The eagle looks small, folded rather like an origami peace crane. She’s used to seeing those dark silhouettes standing defiantly on the road, feasting on roadkill. Sometimes from a distance they look as tall as men, guarding their carrion treasure. Anyone who has watched eagles soaring high, or perched majestically in a skeletal tree, surveying their territory, must agree that they are the royalty of our skies.
This one is not so imposing, its injured body lying on the roadside scree, feathers fanning so disjoint and sere. It nonetheless remains a predatorial machine. Its folded wings are dark chocolate, shoulders burly as a kangaroo; its hooked beak resembles a dinosaur’s claw; its legs look oversized, exaggerated by feathered pantaloons; its talons, large as her own fingers, capable of piercing a body as easily as a knife through a ripe fig.
She can’t bear the thought of it dying out here, being picked over by the other birds, lizards, ants and maggots.
‘I’ll take you, Eagle.’
She covers its eyes in a soft cloth, and wraps it in a light cotton sarong. There is no struggle. The eagle is lighter than she thinks. She lays it gently on the back seat of her car and drives to the closest town almost one hundred kilometres away.
The vet says it’s touch and go. Wedge-tailed eagles are a protected species so they’ll try to save it. He says eagles nearly always have a lifelong mate who will be at risk now too. This one will require rehabilitation, and that’s no mean feat with a bird of this power.
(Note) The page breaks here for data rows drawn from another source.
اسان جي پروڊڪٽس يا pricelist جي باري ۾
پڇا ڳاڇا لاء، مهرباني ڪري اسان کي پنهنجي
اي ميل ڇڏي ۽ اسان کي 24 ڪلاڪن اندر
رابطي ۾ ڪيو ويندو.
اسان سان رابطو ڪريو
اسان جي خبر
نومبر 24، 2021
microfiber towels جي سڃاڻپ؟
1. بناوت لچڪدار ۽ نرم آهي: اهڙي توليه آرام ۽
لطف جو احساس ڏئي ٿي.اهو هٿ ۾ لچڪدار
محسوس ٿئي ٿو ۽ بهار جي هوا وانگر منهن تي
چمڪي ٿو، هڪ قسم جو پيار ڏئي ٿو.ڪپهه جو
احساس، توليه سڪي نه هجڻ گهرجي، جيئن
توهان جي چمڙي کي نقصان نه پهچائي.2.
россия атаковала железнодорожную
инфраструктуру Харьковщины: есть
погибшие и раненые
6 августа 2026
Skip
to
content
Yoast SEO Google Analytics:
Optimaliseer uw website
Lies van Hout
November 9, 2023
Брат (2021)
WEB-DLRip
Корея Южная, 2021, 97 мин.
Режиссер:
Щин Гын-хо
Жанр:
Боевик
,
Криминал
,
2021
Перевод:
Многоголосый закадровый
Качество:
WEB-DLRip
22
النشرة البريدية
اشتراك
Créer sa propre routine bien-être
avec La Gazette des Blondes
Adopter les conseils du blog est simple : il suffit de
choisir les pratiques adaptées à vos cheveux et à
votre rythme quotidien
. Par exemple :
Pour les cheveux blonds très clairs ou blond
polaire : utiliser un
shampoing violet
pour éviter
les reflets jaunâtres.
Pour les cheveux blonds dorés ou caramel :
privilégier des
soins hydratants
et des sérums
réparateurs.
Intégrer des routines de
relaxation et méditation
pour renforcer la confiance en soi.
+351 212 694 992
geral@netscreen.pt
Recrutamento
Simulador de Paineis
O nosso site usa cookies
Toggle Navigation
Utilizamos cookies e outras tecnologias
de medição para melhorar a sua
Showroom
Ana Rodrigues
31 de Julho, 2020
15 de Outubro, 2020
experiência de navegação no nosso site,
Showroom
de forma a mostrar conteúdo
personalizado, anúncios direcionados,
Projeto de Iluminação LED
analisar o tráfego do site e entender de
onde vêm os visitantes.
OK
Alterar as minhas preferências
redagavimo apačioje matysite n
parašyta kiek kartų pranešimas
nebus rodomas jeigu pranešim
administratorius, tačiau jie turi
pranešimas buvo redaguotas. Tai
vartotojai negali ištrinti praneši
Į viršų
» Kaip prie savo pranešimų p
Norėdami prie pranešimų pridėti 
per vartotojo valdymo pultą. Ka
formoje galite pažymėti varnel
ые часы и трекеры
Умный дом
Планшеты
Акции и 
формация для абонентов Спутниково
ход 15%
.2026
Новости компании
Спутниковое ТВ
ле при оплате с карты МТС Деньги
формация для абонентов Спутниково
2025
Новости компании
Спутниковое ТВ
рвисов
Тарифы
That night she sleeps in a run down fifty-dollar-a-night motel. She dreams of the eagle as if it’s her minder, her spirit, her creation ancestor. In her dream she flies over the land, sees its colour and topography. She hears whistling and yelping and she’s looking everywhere—her vision has become circumferential and piercingly sharp. She spies smaller birds and animals below but she’s not hunting for food. She’s only hunting for one thing, calling, calling, calling his name.
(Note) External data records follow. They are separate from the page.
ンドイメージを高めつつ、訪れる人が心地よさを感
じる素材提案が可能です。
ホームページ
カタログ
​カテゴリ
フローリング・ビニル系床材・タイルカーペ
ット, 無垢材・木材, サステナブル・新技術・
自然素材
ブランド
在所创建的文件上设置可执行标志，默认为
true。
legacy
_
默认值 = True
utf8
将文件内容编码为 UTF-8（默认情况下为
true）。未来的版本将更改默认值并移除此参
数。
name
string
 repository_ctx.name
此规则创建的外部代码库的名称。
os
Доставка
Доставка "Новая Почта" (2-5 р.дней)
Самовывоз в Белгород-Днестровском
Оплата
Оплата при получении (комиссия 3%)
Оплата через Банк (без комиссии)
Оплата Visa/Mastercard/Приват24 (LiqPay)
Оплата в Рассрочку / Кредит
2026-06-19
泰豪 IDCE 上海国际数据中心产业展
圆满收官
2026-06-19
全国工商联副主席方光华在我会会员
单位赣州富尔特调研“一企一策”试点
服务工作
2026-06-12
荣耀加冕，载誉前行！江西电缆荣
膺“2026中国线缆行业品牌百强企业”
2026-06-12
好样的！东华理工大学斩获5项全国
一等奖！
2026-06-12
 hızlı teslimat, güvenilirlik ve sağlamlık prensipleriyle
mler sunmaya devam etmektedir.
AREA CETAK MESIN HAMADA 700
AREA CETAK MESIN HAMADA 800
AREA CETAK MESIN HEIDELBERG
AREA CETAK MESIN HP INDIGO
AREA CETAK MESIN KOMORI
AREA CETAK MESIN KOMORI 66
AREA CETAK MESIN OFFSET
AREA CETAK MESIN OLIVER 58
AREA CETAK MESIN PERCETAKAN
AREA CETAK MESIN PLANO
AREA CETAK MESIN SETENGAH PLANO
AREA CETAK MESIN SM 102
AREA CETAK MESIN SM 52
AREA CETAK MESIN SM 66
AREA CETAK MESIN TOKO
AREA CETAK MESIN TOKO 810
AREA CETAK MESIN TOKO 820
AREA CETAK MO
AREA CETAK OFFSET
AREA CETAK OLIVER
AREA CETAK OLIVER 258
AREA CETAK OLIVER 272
But she only hears distressed whistling and screeching, whistling and screeching.
And then she realises it’s her own voice.
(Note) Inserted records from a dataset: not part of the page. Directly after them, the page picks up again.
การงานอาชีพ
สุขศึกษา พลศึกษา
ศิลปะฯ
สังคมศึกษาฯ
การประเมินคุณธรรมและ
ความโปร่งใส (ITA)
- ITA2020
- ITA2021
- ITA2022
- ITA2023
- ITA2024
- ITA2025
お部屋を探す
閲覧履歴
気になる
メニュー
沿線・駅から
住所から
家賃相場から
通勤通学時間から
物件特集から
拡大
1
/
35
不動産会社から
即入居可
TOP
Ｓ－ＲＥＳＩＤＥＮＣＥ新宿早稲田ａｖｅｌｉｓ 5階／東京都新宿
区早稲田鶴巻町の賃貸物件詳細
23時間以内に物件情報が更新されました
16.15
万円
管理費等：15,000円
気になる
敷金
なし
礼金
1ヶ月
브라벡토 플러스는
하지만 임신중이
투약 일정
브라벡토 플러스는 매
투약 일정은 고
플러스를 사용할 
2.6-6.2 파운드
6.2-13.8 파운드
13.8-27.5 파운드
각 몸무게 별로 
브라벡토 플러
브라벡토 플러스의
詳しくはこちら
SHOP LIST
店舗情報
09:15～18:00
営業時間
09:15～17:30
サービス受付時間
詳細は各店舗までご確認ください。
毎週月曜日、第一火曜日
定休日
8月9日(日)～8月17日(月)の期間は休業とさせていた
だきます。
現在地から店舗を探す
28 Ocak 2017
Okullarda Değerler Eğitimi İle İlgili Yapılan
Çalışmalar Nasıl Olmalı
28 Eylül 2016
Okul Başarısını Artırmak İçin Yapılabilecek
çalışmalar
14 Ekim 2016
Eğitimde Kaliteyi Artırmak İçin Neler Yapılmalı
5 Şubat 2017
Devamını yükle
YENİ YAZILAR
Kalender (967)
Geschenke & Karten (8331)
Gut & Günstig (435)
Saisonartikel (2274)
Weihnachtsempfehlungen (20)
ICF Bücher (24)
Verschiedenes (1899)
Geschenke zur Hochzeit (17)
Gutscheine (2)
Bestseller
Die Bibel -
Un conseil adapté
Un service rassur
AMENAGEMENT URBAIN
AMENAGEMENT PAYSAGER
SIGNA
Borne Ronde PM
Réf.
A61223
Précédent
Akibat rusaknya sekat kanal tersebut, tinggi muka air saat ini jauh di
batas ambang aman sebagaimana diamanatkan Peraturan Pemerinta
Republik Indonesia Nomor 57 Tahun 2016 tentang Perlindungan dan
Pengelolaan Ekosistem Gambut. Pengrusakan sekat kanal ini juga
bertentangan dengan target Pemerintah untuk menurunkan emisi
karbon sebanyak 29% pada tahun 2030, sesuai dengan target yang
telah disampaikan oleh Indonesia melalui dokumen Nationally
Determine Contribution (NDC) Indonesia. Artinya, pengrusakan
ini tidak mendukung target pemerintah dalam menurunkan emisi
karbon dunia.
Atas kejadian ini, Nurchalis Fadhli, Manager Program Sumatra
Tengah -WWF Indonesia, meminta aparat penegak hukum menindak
The morning comes and she’s back on the road. The eagle has survived the night but has broken a wing and is missing flight feathers. It could take months.
She has to find him, tell him to hang on.
So she’s driving back now. Back to the scene of the accident, roughly one hundred kilometres through the harsh gibber plains and painted hills. So many bodies—cattle, roos, reptiles, birds—littered along this death-route. She fears she won’t know which one to stop near.
But almost on the click of one hundred, she sees a striking shape in the arms of a solitary bloodwood tree. She pulls up immediately, cuts the engine and steps from her vehicle.
His head turns like a mechanical doll in the Christmas windows.
She decides to speak to him from here.
‘She has a broken wing. She’ll be coming back, I promise. I’ll bring her back myself if I have to.’
The eagle watches, listens, hopefully understands.
She stares into his eyes, desperately trying to push her brain waves telepathically into him.
He shakes his feathers out, extends his broad wings and takes to the air. She can almost feel the rhythmic whop whop whop of his wings where she stands. It matches her contracting heart.